FT. KNOX PIE 
1 env. Knox unflavored gelatin
1/4 c. cold water
2 c. whipping or heavy cream
6 oz. semi-sweet chocolate chips
2 eggs
1 tsp. vanilla extract
22 caramels (about 1 c.)
2 tbsp. butter
1 Chocolate-Pecan Crust (below)

In small saucepan, sprinkle gelatin over water. Let stand minute. Stir over low heat until completely dissolved. Stir in 1 cup cream. Bring to boiling point and add to blender with chocolate. Process until chocolate is melted. While processing, add 1/2 cup cream, eggs and vanilla; process until blended. Pour into bowl; chill until thickened (20-30 minutes).

In small pan, combine caramels, 1/4 cream and butter. Simmer, stirring occasionally, until caramels are melted. Pour onto crust. Let cool 10 minutes.

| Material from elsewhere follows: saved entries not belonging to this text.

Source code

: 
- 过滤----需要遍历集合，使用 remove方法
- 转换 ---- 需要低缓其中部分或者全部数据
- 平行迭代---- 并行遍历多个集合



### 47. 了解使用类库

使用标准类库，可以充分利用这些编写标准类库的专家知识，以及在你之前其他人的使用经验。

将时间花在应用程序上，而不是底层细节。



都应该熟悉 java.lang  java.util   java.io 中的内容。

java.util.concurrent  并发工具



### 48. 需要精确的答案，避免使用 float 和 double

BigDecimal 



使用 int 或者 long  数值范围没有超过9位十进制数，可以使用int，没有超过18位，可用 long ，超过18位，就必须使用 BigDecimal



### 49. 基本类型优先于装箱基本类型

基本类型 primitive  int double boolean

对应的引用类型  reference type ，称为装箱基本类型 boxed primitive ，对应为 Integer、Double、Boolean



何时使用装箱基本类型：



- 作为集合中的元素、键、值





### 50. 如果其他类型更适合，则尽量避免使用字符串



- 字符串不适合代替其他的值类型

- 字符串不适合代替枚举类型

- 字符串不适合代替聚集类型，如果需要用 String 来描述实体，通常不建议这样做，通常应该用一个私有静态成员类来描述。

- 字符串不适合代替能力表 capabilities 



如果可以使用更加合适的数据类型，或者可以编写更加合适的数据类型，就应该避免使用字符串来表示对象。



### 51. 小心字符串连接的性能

With whisk or spoon, beat gelatin mixture until smooth. Pour into crust and chill until firm. Garnish with remaining cream, whipped. Makes 8 servings.

CHOCOLATE-PECAN CRUST:

Combine 2 cups chocolate wafer cookie crumbs, 3/4 cup finely chopped pecans, 1/2 cup melted butter. Press into 9 inch pie pan and up sides to form high rim. Bake at 350 degrees for 10 minutes; cool.